Giuseppe Baldini

Personal information
- Date of birth: 11 March 1922
- Place of birth: Russi, Italy
- Date of death: 26 November 2009 (aged 87)
- Place of death: Genova, Italy
- Position(s): Forward

Youth career
- 1937–1939: Pontedera

Senior career*
- Years: Team / Apps / (Gls)
- 1939–1942: Fiorentina / 51 / (8)
- 1942–1943: Inter Milan / 25 / (6)
- 1945–1946: Andrea Doria / 23 / (13)
- 1946–1950: Sampdoria / 129 / (53)
- 1950–1951: Genoa / 31 / (6)
- 1951–1953: Como / 54 / (19)
- 1953–1955: Sampdoria / 56 / (18)
- 1955–1960: Como / 111 / (38)
- Total:  / 480 / (161)

International career
- 1949: Italy / 1 / (0)

Managerial career
- 1960–1962: Como
- 1965–1966: Sampdoria
- 1967–1968: Savona
- 1969–1970: Virtus Entella
- 1972–1973: Virtus Entella
- 1976–1977: Avellino

= Giuseppe Baldini =

Italian footballer and manager

Giuseppe Baldini (/it/; 11 March 1922 – 26 November 2009) was an Italian football player and manager.
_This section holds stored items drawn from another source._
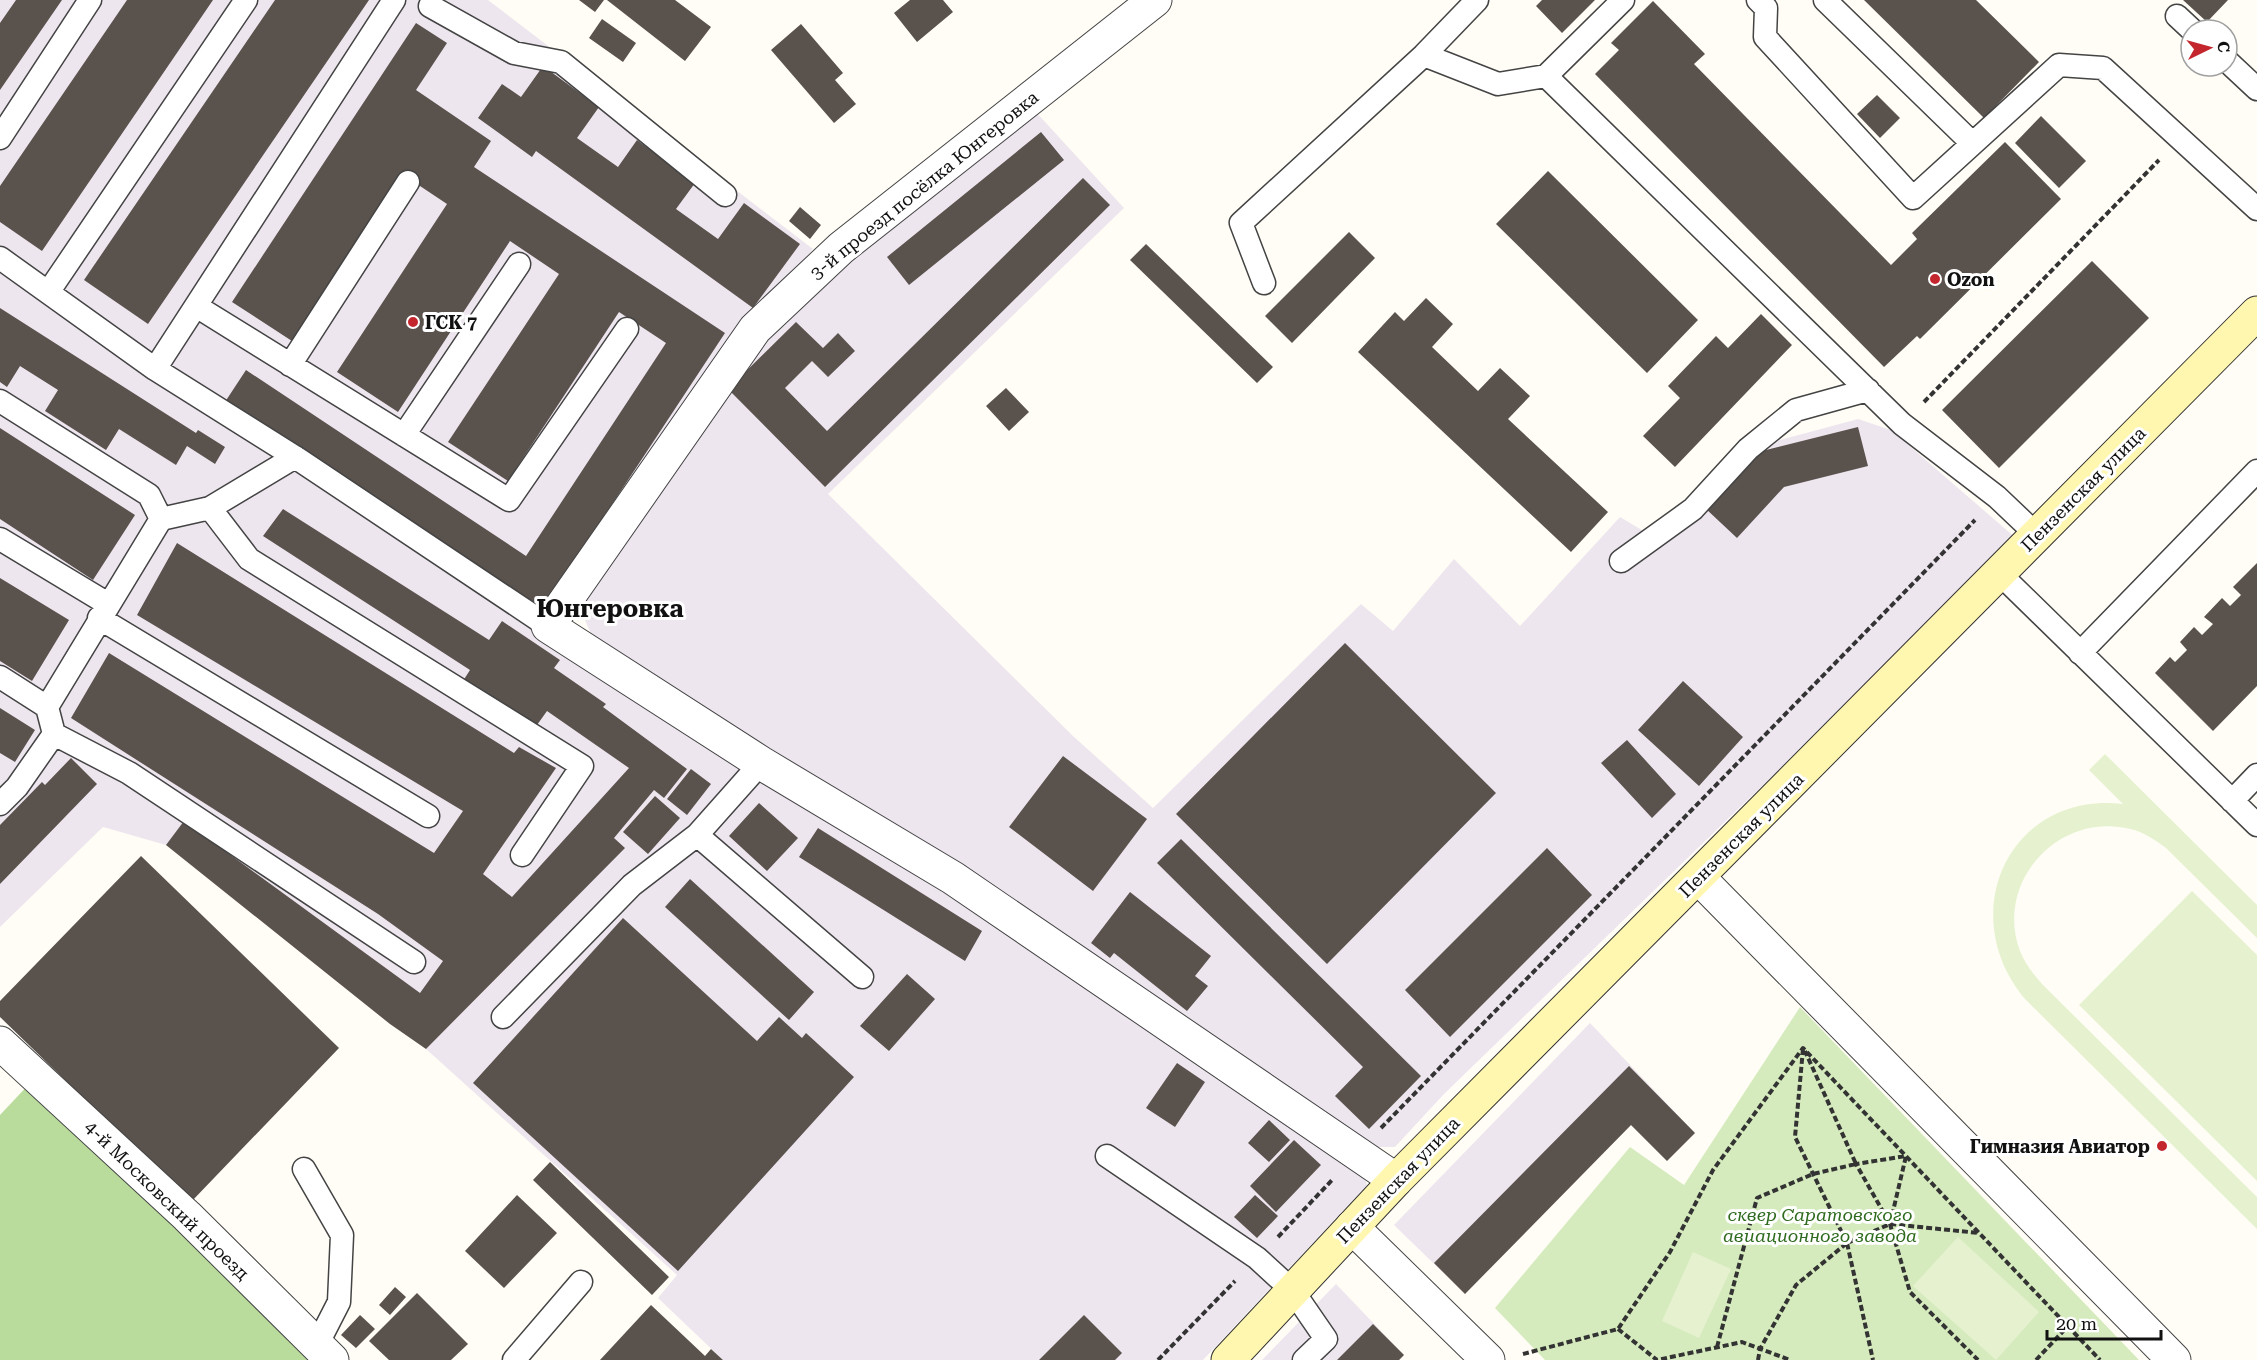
<svg xmlns="http://www.w3.org/2000/svg" width="2257" height="1360" viewBox="0 0 2257 1360" font-family="'Roboto Serif',serif">
	<style>
		.industrial { fill: #eee6ef }
		.green { fill: #d5ebbd }
		.forest { fill: #b9dc9c }
		.pitch { fill: #e6f2cf }
		.building { fill: #5a524d }
		.lines { fill: none; stroke-linecap: round; stroke-linejoin: round }
		.lane-casing { stroke: #444; stroke-width: 25 }
		.street-casing { stroke: #444; stroke-width: 35 }
		.secondary-casing { stroke: #333; stroke-width: 35 }
		.path { stroke: #333; stroke-width: 4; stroke-dasharray: 6 3; stroke-linecap: butt }
		.lane { stroke: #fff; stroke-width: 22 }
		.street { stroke: #fff; stroke-width: 33 }
		.secondary { stroke: #fff6b0; stroke-width: 33 }
		.poi-dot { fill: #c4262e; stroke: #fff; stroke-width: 2 }
		.labels { text-anchor: middle; dominant-baseline: central; stroke-width: 6; stroke-linejoin: round; paint-order: stroke }
		.street-label { font-size: 18px; fill: #111; stroke: #fff }
		.poi-label { font-size: 18px; font-weight: bold; fill: #111; stroke: #fff; text-anchor: start }
		.park-label { font-size: 18px; font-style: italic; fill: #2f6b1f; stroke: #fff }
		.district-label { font-size: 24px; font-weight: bold; fill: #111; stroke: #fff }
	</style>
	<rect width="100%" height="100%" fill="#fffdf5"/>
	<!-- industrial -->
	<path class="industrial" d="M 0,0 L 488,0 L 813,249 L 759,312 L 538,626 L 708,742 L 1006,932 L 1361,1167 L 1367,1185 L 1203,1360 L 723,1360 L 658,1298 L 677,1275 L 426,1049 L 390,1024 L 166,845 L 103,827 L 0,927 Z
		M 1035,111 L 1124,208 L 828,494 L 1073,736 L 1153,808 L 1361,604 L 1393,631 L 1454,559 L 1520,626 L 1620,517 L 1662,542 L 1765,444 L 1858,419 L 1891,430 L 2017,539 L 1444,1094 L 1395,1147 L 1373,1147 L 595,643 L 585,620 L 586,595 L 776,326 L 836,267 Z
		M 1590,1023 L 1695,1133 L 1667,1161 L 1631,1125 L 1465,1294 L 1394,1225 Z
		M 1336,1284 L 1404,1355 L 1399,1360 L 1262,1360 Z"/>
	<!-- green -->
	<path class="green" d="M 1800,1007 L 2139,1360 L 1545,1360 L 1495,1308 L 1630,1147 L 1684,1185 Z"/>
	<!-- forest -->
	<path class="forest" d="M 32,1081 L 315,1360 L 0,1360 L 0,1115 Z"/>
	<!-- pitch -->
	<path class="pitch" d="M 2105,754 L 2257,905 L 2257,938 L 2166,848 C 2155,840 2144,832 2130,829 C 2059,811 1994,882 2020,951 C 2025,964 2034,975 2043,985 L 2257,1197 L 2257,1229 L 2026,1000 C 1953,915 2009,791 2123,804 L 2089,770 Z
		M 2192,891 L 2257,955 L 2257,1181 L 2079,1005 Z
		M 1958,1237 L 2039,1312 L 1996,1360 L 1913,1286 Z
		M 1693,1252 L 1731,1269 L 1699,1338 L 1662,1321 Z"/>
	<!-- building -->
	<path class="building" d="M 16,0 L 62,0 L 0,90 L 0,23 Z
		M 127,0 L 213,0 L 42,251 L 0,222 L 0,186 Z
		M 275,0 L 369,0 L 148,324 L 84,280 Z
		M 579,0 L 604,0 L 595,12 Z
		M 607,0 L 675,0 L 711,27 L 685,61 Z
		M 910,0 L 943,0 L 953,12 L 917,42 L 894,13 Z
		M 1542,0 L 1595,0 L 1562,33 L 1536,6 Z
		M 1864,0 L 1976,0 L 2039,62 L 1984,118 Z
		M 2183,0 L 2228,0 L 2207,22 Z
		M 1653,1 L 1705,54 L 1694,64 L 1891,265 L 1917,239 L 1912,233 L 2005,142 L 2061,199 L 1920,339 L 1917,336 L 1884,367 L 1595,74 L 1619,50 L 1611,43 Z
		M 602,19 L 636,43 L 623,62 L 589,38 Z
		M 416,23 L 447,43 L 416,90 L 491,141 L 474,167 L 725,333 L 541,612 L 225,402 L 246,370 L 526,556 L 666,343 L 619,312 L 508,481 L 448,442 L 559,274 L 510,241 L 398,412 L 337,372 L 447,204 L 405,176 L 295,343 L 232,302 Z
		M 801,24 L 843,73 L 835,80 L 856,104 L 834,123 L 771,50 Z
		M 543,66 L 599,107 L 577,138 L 618,167 L 637,140 L 695,183 L 676,209 L 718,239 L 744,203 L 800,244 L 753,308 L 536,151 L 532,157 L 478,118 L 502,84 L 521,97 Z
		M 1877,95 L 1900,118 L 1880,138 L 1857,114 Z
		M 2041,116 L 2086,161 L 2059,188 L 2015,143 Z
		M 1041,132 L 1064,160 L 909,285 L 887,257 Z
		M 1548,171 L 1698,320 L 1647,373 L 1496,224 Z
		M 1083,178 L 1110,205 L 825,487 L 728,389 L 796,322 L 823,348 L 838,333 L 855,351 L 828,377 L 812,361 L 785,388 L 827,431 Z
		M 800,207 L 821,225 L 810,239 L 789,221 Z
		M 1349,232 L 1375,258 L 1292,343 L 1265,316 Z
		M 1146,244 L 1273,367 L 1257,383 L 1130,260 Z
		M 2092,261 L 2149,318 L 1999,468 L 1942,410 Z
		M 1426,298 L 1453,324 L 1432,347 L 1478,391 L 1500,368 L 1530,396 L 1508,419 L 1608,512 L 1571,552 L 1358,352 L 1395,312 L 1404,321 Z
		M 0,308 L 196,433 L 198,430 L 225,447 L 215,464 L 187,446 L 176,465 L 119,429 L 106,450 L 45,411 L 58,390 L 20,366 L 7,387 L 0,382 Z
		M 1761,314 L 1792,345 L 1675,467 L 1643,436 L 1680,398 L 1668,386 L 1716,336 L 1728,348 Z
		M 1006,388 L 1029,412 L 1009,431 L 986,406 Z
		M 1858,427 L 1868,466 L 1784,487 L 1737,538 L 1705,508 L 1758,452 Z
		M 0,428 L 135,515 L 93,580 L 0,519 Z
		M 283,509 L 489,640 L 502,621 L 560,660 L 554,668 L 606,704 L 603,707 L 687,769 L 664,798 L 654,790 L 614,838 L 625,848 L 426,1049 L 390,1024 L 166,845 L 184,821 L 420,993 L 443,961 L 378,914 L 71,718 L 109,653 L 434,853 L 463,811 L 137,615 L 177,543 L 514,753 L 519,747 L 556,768 L 483,874 L 512,897 L 629,768 L 547,711 L 537,725 L 520,714 L 518,717 L 463,681 L 470,670 L 263,536 Z
		M 2257,563 L 2257,686 L 2213,731 L 2155,673 L 2170,657 L 2175,662 L 2187,650 L 2180,642 L 2194,627 L 2202,635 L 2213,624 L 2204,617 L 2222,598 L 2230,606 L 2241,595 L 2233,587 Z
		M 0,578 L 69,620 L 32,681 L 0,661 Z
		M 1345,643 L 1496,793 L 1327,964 L 1176,814 Z
		M 1683,681 L 1743,737 L 1699,786 L 1638,730 Z
		M 0,708 L 35,730 L 15,762 L 0,753 Z
		M 1627,740 L 1676,794 L 1652,818 L 1601,763 Z
		M 1063,756 L 1147,819 L 1093,891 L 1009,827 Z
		M 71,758 L 97,784 L 0,884 L 0,825 L 42,782 L 45,785 Z
		M 691,769 L 711,784 L 687,815 L 667,799 Z
		M 655,796 L 680,818 L 648,854 L 623,832 Z
		M 759,803 L 798,838 L 767,871 L 729,836 Z
		M 818,828 L 982,931 L 965,961 L 799,857 Z
		M 1181,839 L 1421,1076 L 1369,1129 L 1335,1096 L 1363,1067 L 1157,863 Z
		M 1547,848 L 1592,895 L 1450,1037 L 1405,990 Z
		M 141,856 L 339,1048 L 191,1202 L 0,1017 L 0,1001 Z
		M 690,879 L 814,992 L 789,1020 L 665,907 Z
		M 1130,892 L 1211,956 L 1195,976 L 1208,986 L 1187,1011 L 1114,953 L 1110,958 L 1091,943 Z
		M 623,918 L 757,1041 L 779,1017 L 802,1038 L 806,1033 L 854,1077 L 678,1271 L 473,1083 Z
		M 907,974 L 935,999 L 889,1051 L 860,1026 Z
		M 1177,1063 L 1205,1082 L 1175,1127 L 1146,1108 Z
		M 1629,1066 L 1695,1133 L 1667,1161 L 1631,1125 L 1465,1294 L 1434,1263 Z
		M 1269,1120 L 1290,1140 L 1269,1162 L 1248,1143 Z
		M 1294,1140 L 1321,1165 L 1276,1212 L 1250,1186 Z
		M 550,1162 L 669,1277 L 652,1295 L 533,1180 Z
		M 517,1195 L 557,1233 L 504,1288 L 465,1251 Z
		M 1255,1195 L 1278,1216 L 1257,1238 L 1234,1217 Z
		M 395,1287 L 406,1297 L 390,1315 L 379,1305 Z
		M 417,1293 L 468,1344 L 451,1360 L 389,1360 L 369,1341 Z
		M 651,1305 L 705,1356 L 711,1349 L 723,1360 L 600,1360 Z
		M 360,1315 L 375,1329 L 356,1348 L 341,1335 Z
		M 1084,1315 L 1122,1353 L 1115,1360 L 1039,1360 Z
		M 1373,1324 L 1404,1355 L 1399,1360 L 1337,1360 Z"/>
	<g class="lines">
		<!-- lane casing -->
		<g class="lane-casing">
			<path id="lane" d="M 1623,0 L 1546,76 L 1902,424 L 1997,497 L 2037,535
				M 1758,0 L 1766,8 L 1765,37 L 1913,198 L 2059,65 L 2103,68 L 2257,209
				M 1825,0 L 1972,143
				M 430,6 L 514,53 L 561,62 L 725,195
				M 2177,16 L 2192,30
				M 1424,55 L 1498,84 L 1546,76
				M 2227,61 L 2257,89
				M 0,138 L 90,0
				M 0,258 L 155,369 L 295,457 L 548,626
				M 1264,283 L 1241,223 L 1424,55 L 1477,0
				M 49,291 L 246,0
				M 196,306 L 509,500 L 627,329
				M 290,365 L 408,182
				M 155,369 L 394,0
				M 0,401 L 149,495 L 161,519
				M 404,435 L 519,264
				M 210,508 L 249,559 L 582,766 L 522,855
				M 0,539 L 108,604
				M 1621,561 L 1693,509 L 1748,449 L 1796,410 L 1868,390
				M 1999,573 L 2257,825
				M 99,618 L 428,816
				M 2080,653 L 2257,471
				M 0,677 L 47,707
				M 54,734 L 129,773 L 414,962
				M 2232,801 L 2257,775
				M 0,804 L 17,787 L 54,734 L 47,707 L 161,519 L 210,508 L 295,457
				M 697,835 L 862,977
				M 503,1017 L 632,885 L 697,835 L 761,763
				M 1107,1156 L 1257,1258 L 1293,1291 L 1326,1339 L 1304,1360
				M 304,1169 L 342,1235 L 339,1302 L 317,1345
				M 514,1360 L 581,1282"/>
		</g>
		<!-- street casing -->
		<g class="street-casing">
			<path id="street" d="M 1155,0 L 841,248 L 755,329 L 548,626 L 761,763 L 953,878 L 1396,1180
				M 1699,878 L 2174,1360
				M 0,1043 L 187,1216 L 332,1360
				M 1352,1227 L 1488,1360"/>
		</g>
		<!-- secondary casing -->
		<g class="secondary-casing">
			<path id="secondary" d="M 1228,1360 L 1396,1180 L 2257,313"/>
		</g>
		<!-- path -->
		<path class="path" d="M 1924,402 L 2159,160
			M 1803,1049 L 1795,1137 L 1847,1243 L 1873,1360
			M 1381,1128 L 1975,520
			M 1890,1224 L 1906,1156 L 1856,1164 L 1890,1224 L 1910,1292 L 1978,1360
			M 1278,1237 L 1333,1179
			M 1618,1329 L 1657,1360 L 1742,1342 L 1790,1360
			M 1717,1347 L 1757,1198 L 1813,1174 L 1856,1164 L 1805,1051
			M 1523,1354 L 1618,1329 L 1670,1252 L 1713,1170 L 1803,1048 L 2100,1360
			M 1158,1360 L 1235,1281
			M 1758,1360 L 1760,1349 L 1796,1285 L 1847,1243 L 1890,1224 L 1979,1233
			M 2036,1360 L 2068,1326"/>
		<!-- lane -->
		<use href="#lane" class="lane"/>
		<!-- street -->
		<use href="#street" class="street"/>
		<!-- secondary -->
		<use href="#secondary" class="secondary"/>
	</g>
	<!-- markers -->
	<g class="poi-dot">
		<circle cx="1935" cy="279" r="6"/>
		<circle cx="413" cy="322" r="6"/>
		<circle cx="2162" cy="1146" r="6"/>
	</g>
	<g class="labels">
		<!-- street labels -->
		<g class="street-label">
			<text transform="translate(924 185) rotate(-39)">3-й проезд посёлка Юнгеровка</text>
			<text transform="translate(2083 489) rotate(-45)">Пензенская улица</text>
			<text transform="translate(1741 835) rotate(-45)">Пензенская улица</text>
			<text transform="translate(1398 1180) rotate(-46)">Пензенская улица</text>
			<text transform="translate(167 1200) rotate(44)">4-й Московский проезд</text>
		</g>
		<!-- poi labels -->
		<g class="poi-label">
			<text x="1947" y="279">Ozon</text>
			<text x="425" y="322">ГСК 7</text>
			<text x="2150" y="1146" text-anchor="end">Гимназия Авиатор</text>
		</g>
		<!-- park labels -->
		<g class="park-label">
			<text x="1820" y="1214">сквер Саратовского<tspan x="1820" dy="21">авиационного завода</tspan></text>
		</g>
		<!-- district labels -->
		<g class="district-label">
			<text x="610" y="609">Юнгеровка</text>
		</g>
	</g>
	<!-- north arrow -->
	<g transform="translate(2209 48) rotate(85)"><circle r="28" fill="#ffffff" stroke="#a0a0a0" stroke-width="1.5"/>
	<path d="M0-4.5L10 22L0 15L-10 22Z" fill="#c4262e"/>
	<text y="-9" font-size="16" font-weight="bold" text-anchor="middle" fill="#111111">С</text>
	</g>
	<!-- scale -->
	<path d="M2047 1330v9h114v-9" fill="none" stroke="#111111" stroke-width="3"/>
	<text x="2056" y="1330" font-size="18" fill="#111111" stroke="#ffffff" stroke-width="4.5" paint-order="stroke">20 m</text>
</svg>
During his playing career, Baldini played at both professional and international levels as a forward, before becoming a football manager.

==Career==
Born in Russi, Baldini began his career as a youth player with Pontedera, before turning professional with Fiorentina in 1939. Baldini later played club football for Inter Milan, Andrea Doria, Sampdoria, Genoa and Como, as well as making one appearance for the Italy national side in 1949.

After retiring from the game, he became a football manager, and managed Como, Sampdoria, Savona, Virtus Entella and Avellino.